Tuesday, November 18, 2014

The Liberalism of George Orwell


In a preceding post, The Liberalism of Martin Luther King, I opened with
Charles K. Rowley: In 1993, in his book, Post-Liberalism, [John] Gray poked around among the rubble of classical liberal philosophy to determine what, if anything was left. He concluded that none of the four constitutive elements of doctrinal liberalism — universalism, individualism, egalitarianism and meliorism (or human flourishing) — could survive the ordeal by value pluralism and that liberalism, as a political philosophy, therefore was dead. www.independent.org/pdf/tir/tir_01_1_rowley.pdf
MLK's sayings map rather well to “universalism, individualism, egalitarianism and meliorism.” Orwell was somewhat different. As a member of the academic left remarked, “rationalism is usually in the list.” Orwell, simply by hewing closely to honesty in observation, integrity in thought, and moral courage in presentation, became the Twentieth Century's most representative exemplar of liberal reason: fidelity to reality in service to the public good.

In “The Prevention of Literature” Orwell wrote, “Totalitarianism demands, in fact, the continuous alteration of the past, and in the long run probably demands a disbelief in the very existence of objective truth.” Orwell represents the aspect of enlightenment liberalism which leverages humanity's working material, objective reality*, through faithful correspondence of language to what the language purports to be about. Christopher Hitchens wrote:
One cannot help but be struck by the degree to which [Orwell] became, in Henry James’s words, one of those upon whom nothing was lost. By declining to lie, even as far as possible to himself, and by his determination to seek elusive but verifiable truth, he showed how much can be accomplished by an individual who unites the qualities of intellectual honesty and moral courage. (Emphasis added)
As he observed, “To see what is in front of one's nose needs a constant struggle.”

- **PROBLEMS AND TASKS**:
a) Retype the rows word for word, starting at the first row and ending at the line containing "prestiżowe kawiarnie i". Leave out the pictures.
b) Write a continuation of the essay on Orwell's liberalism, picking up after its final sentence.
The rows that follow the essay on Orwell's liberalism are unrelated to it.

(Dataset excerpts)
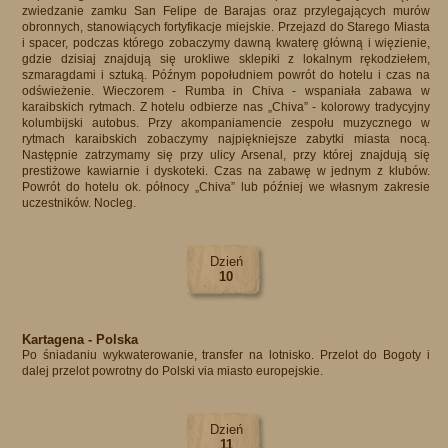
zwiedzanie zamku San Felipe de Barajas oraz przylegających murów
obronnych, stanowiących fortyfikacje miejskie. Przejazd do Starego Miasta
i spacer, podczas którego zobaczymy dawną kwaterę główną i więzienie,
gdzie dzisiaj znajdują się urokliwe sklepiki z lokalnym rękodziełem,
szmaragdami i sztuką. Późnym popołudniem powrót do hotelu i czas na
odświeżenie. Wieczorem - Rumba in Chiva - wspaniała zabawa w
karaibskich rytmach. Z hotelu odbierze nas „Chiva” - kolorowy tradycyjny
kolumbijski autobus. Przy akompaniamencie zespołu muzycznego w
rytmach karaibskich zobaczymy najpiękniejsze zabytki miasta nocą.
Następnie zatrzymamy się przy ulicy Arsenal, przy której znajdują się
prestiżowe kawiarnie i dyskoteki. Czas na zabawę w jednym z klubów.
Powrót do hotelu ok. północy „Chiva” lub później we własnym zakresie
uczestników. Nocleg.​
Dzień
10
Kartagena - Polska
Po śniadaniu wykwaterowanie, transfer na lotnisko. Przelot do Bogoty i
dalej przelot powrotny do Polski via miasto europejskie.​
Dzień
11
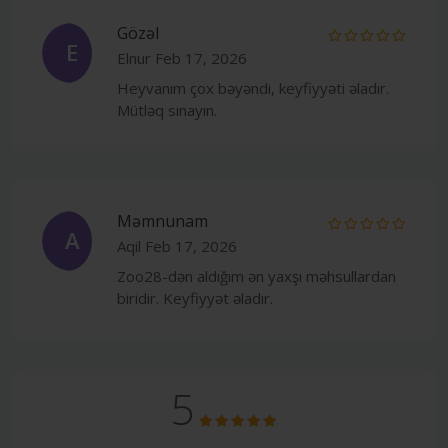
Gözəl
E
Elnur
Feb 17, 2026
Heyvanım çox bəyəndi, keyfiyyəti əladır.
Mütləq sınayın.
Məmnunam
A
Aqil
Feb 17, 2026
Zoo28-dən aldığım ən yaxşı məhsullardan
biridir. Keyfiyyət əladır.
5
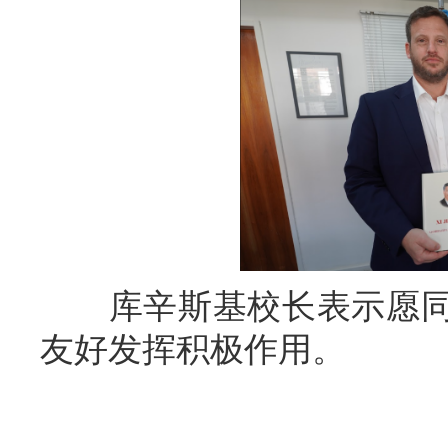
库辛斯基校长表示愿同
友好发挥积极作用。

- **OUTPUTS IN ORDER**:
a)
zwiedzanie zamku San Felipe de Barajas oraz przylegających murów
obronnych, stanowiących fortyfikacje miejskie. Przejazd do Starego Miasta
i spacer, podczas którego zobaczymy dawną kwaterę główną i więzienie,
gdzie dzisiaj znajdują się urokliwe sklepiki z lokalnym rękodziełem,
szmaragdami i sztuką. Późnym popołudniem powrót do hotelu i czas na
odświeżenie. Wieczorem - Rumba in Chiva - wspaniała zabawa w
karaibskich rytmach. Z hotelu odbierze nas „Chiva” - kolorowy tradycyjny
kolumbijski autobus. Przy akompaniamencie zespołu muzycznego w
rytmach karaibskich zobaczymy najpiękniejsze zabytki miasta nocą.
Następnie zatrzymamy się przy ulicy Arsenal, przy której znajdują się
prestiżowe kawiarnie i dyskoteki. Czas na zabawę w jednym z klubów.

b)
Orwell worked out what this sort of cognitive integrity means (illustrating, along the way, the darker side of collectivist solidarity):
It is the peculiarity of our age that the rebels against the existing order, at any rate the most numerous and characteristic of them, are also rebelling against the idea of individual integrity. ‘Daring to stand alone’ is ideologically criminal as well as practically dangerous. ... Here I am not trying to deal with the familiar claim that freedom is an illusion, or with the claim that there is more freedom in totalitarian countries than in democratic ones, but with the much more tenable and dangerous proposition that freedom is undesirable and that intellectual honesty is a form of anti-social selfishness. - “The Prevention of Literature
Orwell liberalism, which amounts to nothing less than a new way of being, seems deceptively simple. Think about what you see (in front of your nose) until you get past the social tyranny of preconceptions. Have the moral courage to speak plainly about what you saw (because, it being unorthodox, it will be denounced as “anti-social selfishness.” This modern, new human type, is denied the comfort of euphemism. Denied the Noble Lie. Required to forge forward in the face of powerful taboo:
The imaginative writer is unfree when he has to falsify his subjective feelings, which from his point of view are facts. He may distort and caricature reality in order to make his meaning clearer, but he cannot misrepresent the scenery of his own mind; he cannot say with any conviction that he likes what he dislikes, or believes what he disbelieves. If he is forced to do so, the only result is that his creative faculties will dry up. ... Even a single taboo can have an all-round crippling effect upon the mind, because there is always the danger that any thought which is freely followed up may lead to the forbidden thought.
...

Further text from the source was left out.